Purpose: Hepatocellular carcinoma (HCC) is one of the most aggressive and prevalent forms of liver cancer, posing a serious threat to global health, affirming the urgent need for reliable biomarkers to improve diagnosis and prognosis. Existing approaches often fail to capture nonlinear gene interactions and face challenges of high dimensionality, which limits their clinical translation.
Methods: The differentially expressed genes (DEGs) were identified by analyzing the gene expression profiles of 445 HCC and normal tissues. These filter genes were fed to a deep autoencoder to reduce the dimensionality of the data, capture non-linear interactions, and extract informative latent features. Predictive gene features were selected through mutual information (MI) ranking and LASSO regression and subsequently evaluated using logistic regression (LR), random forest (RF), and support vector machine (SVM) classifiers with 5-fold cross-validation. The top 50 genes underwent Gene Ontology (GO) and Kyoto Encyclopedia of Genes and Genomes (KEGG) enrichment analyses. Protein–protein interaction (PPI) networks were constructed to identify core hub genes, followed by gene–drug interaction, transcription factor analysis, and survival validation.
Results: Enrichment analysis revealed involvement in metabolic pathways, PI3K/Akt signaling, protein processing in the endoplasmic reticulum, fatty acid metabolism, cell cycle regulation, and viral carcinogenesis. Cross-validation showed stable and high performance across classifiers (accuracy = 0.969, F1 ≈ 0.97), with RF and SVM achieving slightly higher AUC (~0.983 and ~0.982).

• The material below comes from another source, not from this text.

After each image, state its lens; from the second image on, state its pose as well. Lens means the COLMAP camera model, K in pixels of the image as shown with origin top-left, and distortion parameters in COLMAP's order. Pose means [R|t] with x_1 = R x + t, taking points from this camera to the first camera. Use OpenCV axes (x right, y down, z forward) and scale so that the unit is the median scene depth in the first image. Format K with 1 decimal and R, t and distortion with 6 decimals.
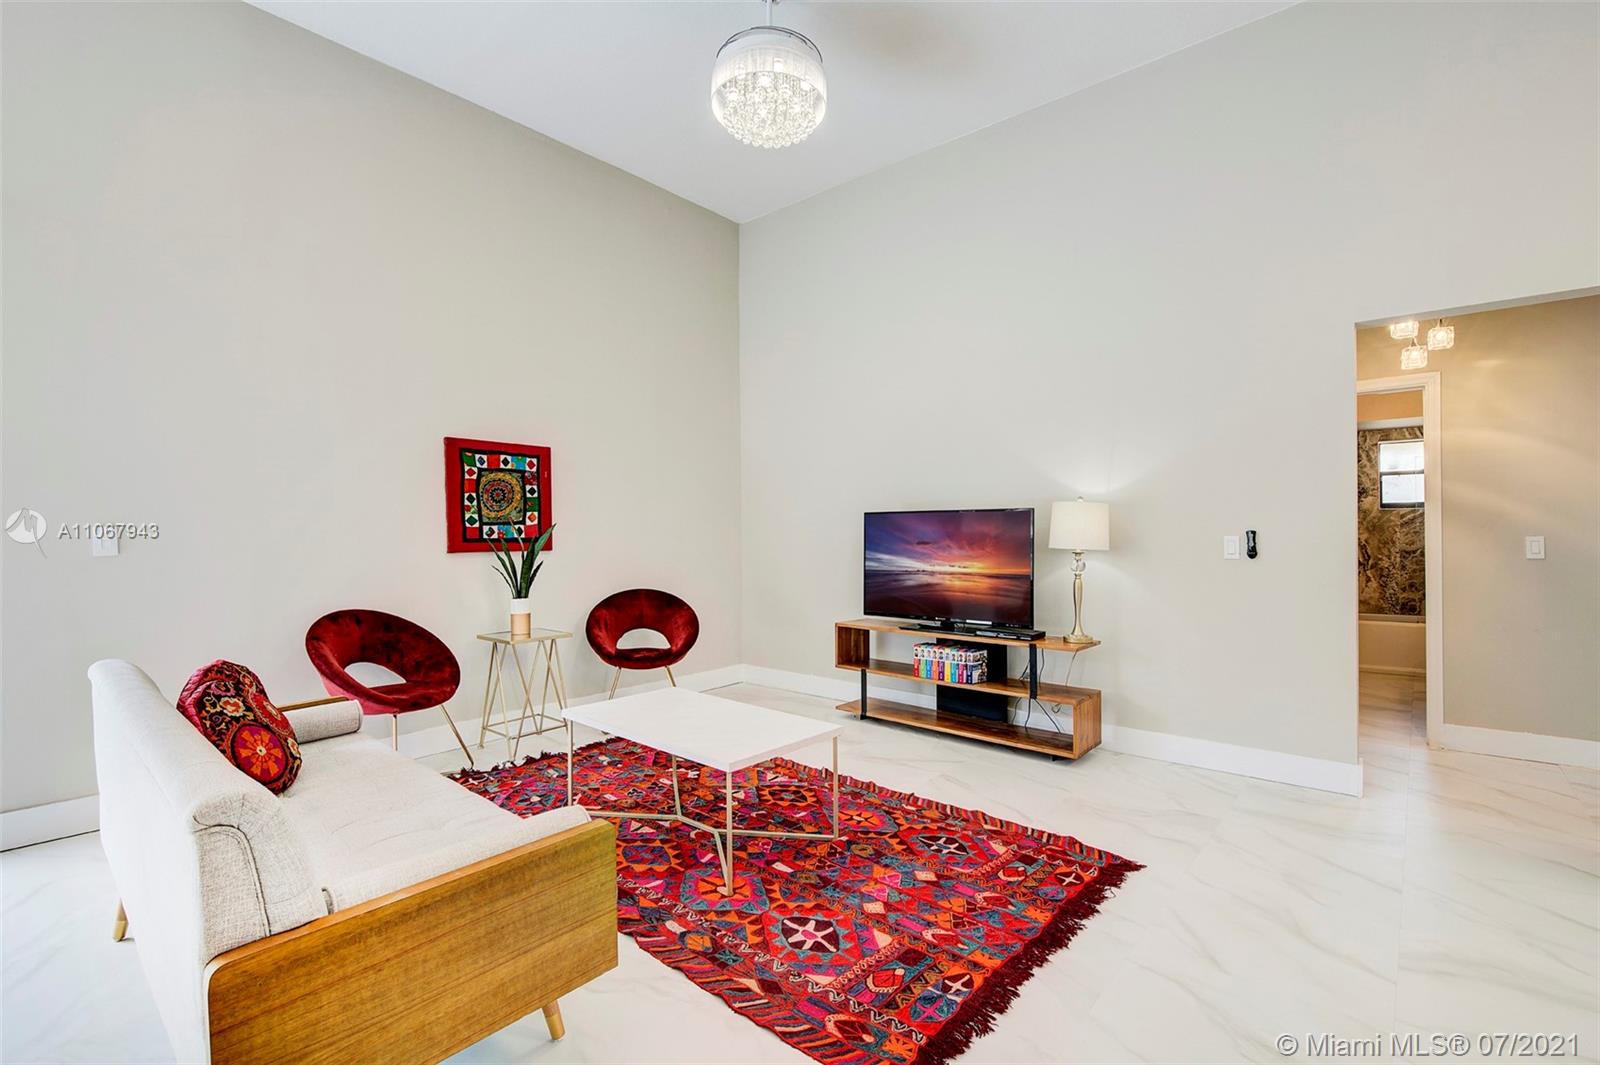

Independent tests showed excellent performance across all classifiers (~1.0), confirming high feature discriminative power. Survival analysis showed that hub genes, including HSP90AB1, TUBA1B, PKM, H2AZ1, YWHAZ, ACLY, RAN, ILF2, KPNA2, and TXNRD1, were significantly associated with poor prognosis (HR > 1.5, p < 0.05), correlating with reduced overall, relapse-free, and disease-specific survival in HCC.
Conclusion: This integrative novel framework effectively identifies biologically relevant biomarkers, providing insights into HCC mechanisms and potential targets for precision therapy.